I glanced at the monster and straightened, jaw set. I clutched the microphone tighter. “Right. I can handle it.” If there was the slightest chance Isaac and the crew were alive, I’d do whatever it took to get them back.
“You got it, kid.” Pyke laughed. “I’ll send some basic instructions on what’cha need to do to handle the ship, just in case you need it. Try to sort things out fast. It seems like Guardians placed the Reaper on board, so keep alert for any more surprises.”

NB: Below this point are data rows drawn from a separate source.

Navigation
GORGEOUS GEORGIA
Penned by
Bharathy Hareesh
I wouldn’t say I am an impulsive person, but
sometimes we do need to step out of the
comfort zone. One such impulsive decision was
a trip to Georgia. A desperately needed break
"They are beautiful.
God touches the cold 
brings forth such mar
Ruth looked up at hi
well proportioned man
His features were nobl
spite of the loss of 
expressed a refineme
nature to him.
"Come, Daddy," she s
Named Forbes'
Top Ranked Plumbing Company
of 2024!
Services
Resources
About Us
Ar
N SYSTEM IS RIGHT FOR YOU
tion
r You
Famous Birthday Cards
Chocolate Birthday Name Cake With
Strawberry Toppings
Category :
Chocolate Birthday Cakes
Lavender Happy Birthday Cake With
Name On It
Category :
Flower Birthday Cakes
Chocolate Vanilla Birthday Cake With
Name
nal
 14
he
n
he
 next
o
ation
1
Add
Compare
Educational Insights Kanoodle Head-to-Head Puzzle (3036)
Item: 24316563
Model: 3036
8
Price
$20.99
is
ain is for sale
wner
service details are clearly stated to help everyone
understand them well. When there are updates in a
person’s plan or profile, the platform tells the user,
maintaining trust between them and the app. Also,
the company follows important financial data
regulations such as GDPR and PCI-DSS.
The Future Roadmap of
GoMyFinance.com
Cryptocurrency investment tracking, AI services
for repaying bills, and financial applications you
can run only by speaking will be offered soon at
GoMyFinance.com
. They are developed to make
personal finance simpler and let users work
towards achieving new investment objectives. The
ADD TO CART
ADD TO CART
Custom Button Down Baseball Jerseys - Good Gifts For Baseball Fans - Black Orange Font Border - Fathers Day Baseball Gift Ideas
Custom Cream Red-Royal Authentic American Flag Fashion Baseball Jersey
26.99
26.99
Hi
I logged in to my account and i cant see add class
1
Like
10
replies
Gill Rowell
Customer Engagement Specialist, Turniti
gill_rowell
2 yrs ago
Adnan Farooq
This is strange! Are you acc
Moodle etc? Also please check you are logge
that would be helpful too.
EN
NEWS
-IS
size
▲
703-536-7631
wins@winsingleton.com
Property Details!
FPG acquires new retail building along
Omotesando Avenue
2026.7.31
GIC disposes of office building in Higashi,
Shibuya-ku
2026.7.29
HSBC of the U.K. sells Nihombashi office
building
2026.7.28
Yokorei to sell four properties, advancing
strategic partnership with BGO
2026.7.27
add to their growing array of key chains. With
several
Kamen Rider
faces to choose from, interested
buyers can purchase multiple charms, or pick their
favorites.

“See ya.” Pyke ended the connection.
I stood and stepped over to the Captain’s chair, looking up at the giant window that showed the beautiful, unknown galaxy. It was wondrous in its own dark and revoking way. Dangerous yet seductive.
For a fleeting moment, I understood why the crew of Gold Chaser chose this life.
For all its danger, the thrill of the unknown outweighed the weight of reality.
Maybe the life of a space mercenary wasn’t as hopeless as I thought. I didn’t think I would truly belong in Captain’s crew and now, nothing else mattered more than retrieving them all. As long as I had Gold Chaser, I could get everything I’d lost back.
And then some.
If the Guardians wanted to infest Icarus with monsters again, I’d show them who was boss.
If the Guardians wanted to take the lives of my brother and crew, I’d take revenge.
I turned away from infinity beyond the window and set my sights on the tasks at hand. Survive and destroy.